▸ **WHAT YOU HAVE TO DO**: Copy, from the entries below, each line in which the string "elektrificering" appears.

▸ **RECORDS PROVIDED**:
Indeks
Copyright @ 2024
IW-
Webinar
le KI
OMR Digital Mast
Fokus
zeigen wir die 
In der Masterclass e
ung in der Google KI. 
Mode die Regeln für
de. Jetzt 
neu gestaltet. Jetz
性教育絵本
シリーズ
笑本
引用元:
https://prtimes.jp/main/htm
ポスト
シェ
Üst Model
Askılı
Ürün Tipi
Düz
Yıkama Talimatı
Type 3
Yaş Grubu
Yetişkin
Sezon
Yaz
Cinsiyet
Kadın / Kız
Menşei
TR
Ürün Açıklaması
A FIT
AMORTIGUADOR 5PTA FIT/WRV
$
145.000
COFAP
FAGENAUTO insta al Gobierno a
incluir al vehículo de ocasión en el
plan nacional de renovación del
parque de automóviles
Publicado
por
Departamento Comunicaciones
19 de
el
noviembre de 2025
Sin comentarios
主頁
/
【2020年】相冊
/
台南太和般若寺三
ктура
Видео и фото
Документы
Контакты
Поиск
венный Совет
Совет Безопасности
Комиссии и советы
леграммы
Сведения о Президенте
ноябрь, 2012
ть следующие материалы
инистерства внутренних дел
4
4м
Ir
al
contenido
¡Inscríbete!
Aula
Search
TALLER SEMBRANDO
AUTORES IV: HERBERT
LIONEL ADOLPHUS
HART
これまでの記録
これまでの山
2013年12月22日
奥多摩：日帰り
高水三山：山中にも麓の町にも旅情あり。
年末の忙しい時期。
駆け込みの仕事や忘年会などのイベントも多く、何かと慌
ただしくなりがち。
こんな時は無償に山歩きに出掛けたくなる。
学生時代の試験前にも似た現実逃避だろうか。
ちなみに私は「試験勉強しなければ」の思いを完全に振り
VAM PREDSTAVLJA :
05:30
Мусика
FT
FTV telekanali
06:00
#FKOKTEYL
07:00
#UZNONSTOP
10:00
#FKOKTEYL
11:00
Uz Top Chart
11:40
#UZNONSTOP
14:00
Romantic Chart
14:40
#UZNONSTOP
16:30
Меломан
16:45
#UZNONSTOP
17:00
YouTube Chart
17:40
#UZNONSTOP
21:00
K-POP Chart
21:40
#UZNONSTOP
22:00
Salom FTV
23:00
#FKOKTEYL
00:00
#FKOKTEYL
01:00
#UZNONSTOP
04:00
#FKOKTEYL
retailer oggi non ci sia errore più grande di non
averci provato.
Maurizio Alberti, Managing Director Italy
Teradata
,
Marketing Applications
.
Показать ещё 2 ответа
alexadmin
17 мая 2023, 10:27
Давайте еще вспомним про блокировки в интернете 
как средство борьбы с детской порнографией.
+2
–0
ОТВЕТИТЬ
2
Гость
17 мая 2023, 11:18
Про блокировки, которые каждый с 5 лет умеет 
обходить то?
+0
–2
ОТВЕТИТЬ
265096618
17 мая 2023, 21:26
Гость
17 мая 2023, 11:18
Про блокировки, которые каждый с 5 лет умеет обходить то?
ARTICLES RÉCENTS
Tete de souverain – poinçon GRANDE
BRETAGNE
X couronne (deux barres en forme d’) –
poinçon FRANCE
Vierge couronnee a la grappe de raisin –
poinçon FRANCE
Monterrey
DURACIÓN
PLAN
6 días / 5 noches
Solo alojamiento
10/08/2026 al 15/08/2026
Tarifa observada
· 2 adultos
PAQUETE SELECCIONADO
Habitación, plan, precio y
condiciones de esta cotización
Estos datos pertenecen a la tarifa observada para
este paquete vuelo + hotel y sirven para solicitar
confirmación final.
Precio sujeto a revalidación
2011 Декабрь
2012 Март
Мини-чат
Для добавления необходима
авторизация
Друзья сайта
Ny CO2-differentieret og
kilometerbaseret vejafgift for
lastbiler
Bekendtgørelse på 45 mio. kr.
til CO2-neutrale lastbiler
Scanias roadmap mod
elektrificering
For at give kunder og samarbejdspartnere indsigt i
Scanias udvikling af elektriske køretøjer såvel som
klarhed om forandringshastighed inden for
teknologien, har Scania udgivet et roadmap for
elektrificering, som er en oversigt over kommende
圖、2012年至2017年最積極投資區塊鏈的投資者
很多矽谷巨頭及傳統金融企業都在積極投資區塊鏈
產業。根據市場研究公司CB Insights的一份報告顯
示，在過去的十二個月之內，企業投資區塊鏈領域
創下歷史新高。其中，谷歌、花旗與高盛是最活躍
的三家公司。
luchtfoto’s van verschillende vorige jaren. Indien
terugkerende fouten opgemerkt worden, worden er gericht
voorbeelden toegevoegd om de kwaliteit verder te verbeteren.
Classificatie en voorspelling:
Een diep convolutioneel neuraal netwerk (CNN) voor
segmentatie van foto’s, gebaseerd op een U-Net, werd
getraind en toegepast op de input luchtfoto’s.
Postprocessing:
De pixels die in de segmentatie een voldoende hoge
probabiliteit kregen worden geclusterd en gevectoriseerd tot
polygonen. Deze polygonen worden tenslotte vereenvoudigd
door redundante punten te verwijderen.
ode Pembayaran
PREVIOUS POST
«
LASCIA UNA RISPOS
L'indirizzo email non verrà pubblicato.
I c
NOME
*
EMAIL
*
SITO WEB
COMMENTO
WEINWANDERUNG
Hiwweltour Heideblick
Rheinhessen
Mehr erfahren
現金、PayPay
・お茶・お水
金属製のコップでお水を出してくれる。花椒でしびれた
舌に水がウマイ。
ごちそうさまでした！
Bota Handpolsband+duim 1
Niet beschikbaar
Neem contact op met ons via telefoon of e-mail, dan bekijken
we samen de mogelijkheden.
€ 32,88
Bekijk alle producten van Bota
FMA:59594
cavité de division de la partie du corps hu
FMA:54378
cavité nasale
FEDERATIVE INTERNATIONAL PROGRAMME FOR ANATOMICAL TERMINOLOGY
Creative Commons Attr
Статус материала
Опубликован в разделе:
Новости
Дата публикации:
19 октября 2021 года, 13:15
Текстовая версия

▸ **TASK RESPONSE**:
elektrificering
elektrificering, som er en oversigt over kommende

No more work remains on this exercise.